Stored items
+++++

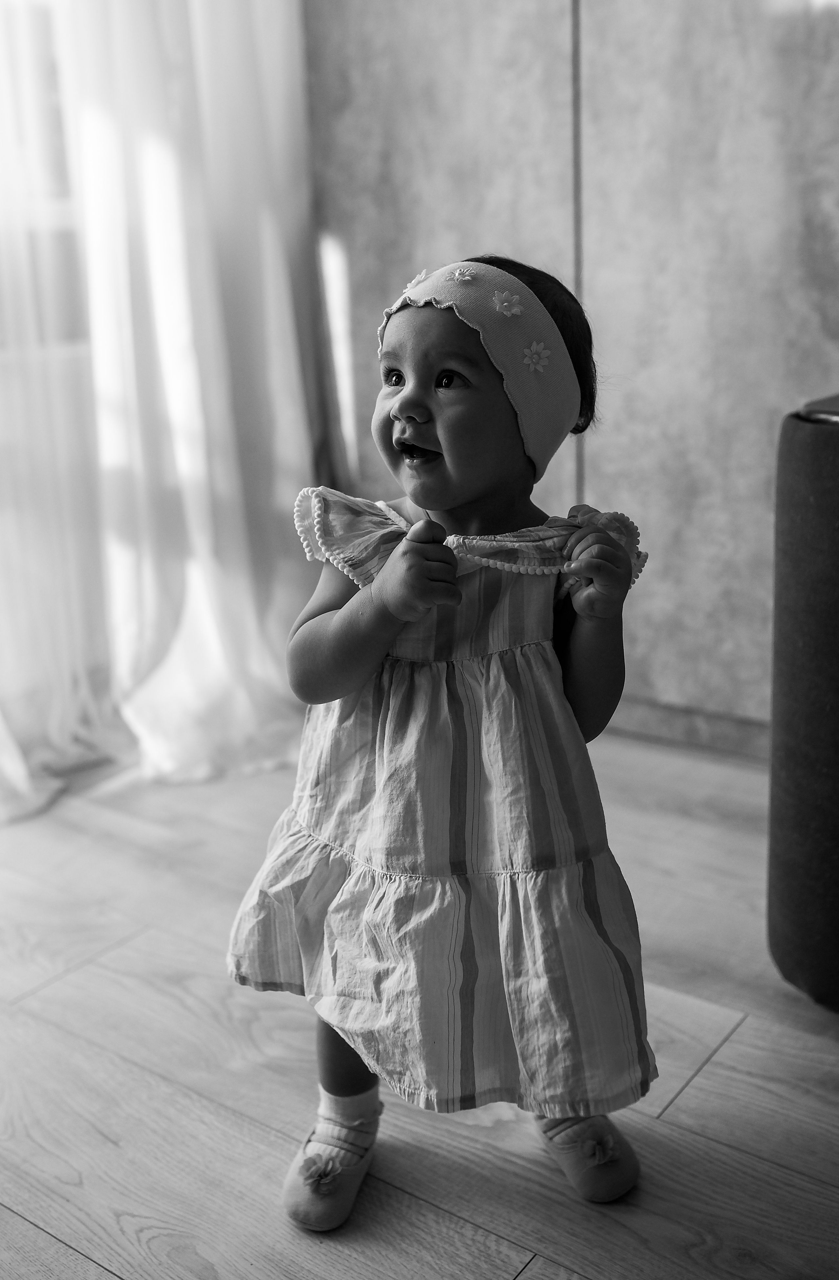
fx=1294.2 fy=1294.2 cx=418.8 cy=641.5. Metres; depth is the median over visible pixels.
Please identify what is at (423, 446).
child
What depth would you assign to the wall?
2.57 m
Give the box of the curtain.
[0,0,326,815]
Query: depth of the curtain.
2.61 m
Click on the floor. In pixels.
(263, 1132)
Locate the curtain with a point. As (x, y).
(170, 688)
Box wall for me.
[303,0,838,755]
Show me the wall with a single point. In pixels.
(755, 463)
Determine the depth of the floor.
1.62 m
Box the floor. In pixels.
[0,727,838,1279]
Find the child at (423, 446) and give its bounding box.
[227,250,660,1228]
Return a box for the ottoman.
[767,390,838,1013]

+++++

| About this exercise |
The last part of the records is the answer, beginning at the line that holds "Find the child" and including the final line, repeated exactly.

| Answer below |
Find the child at (423, 446) and give its bounding box.
[227,250,660,1228]
Return a box for the ottoman.
[767,390,838,1013]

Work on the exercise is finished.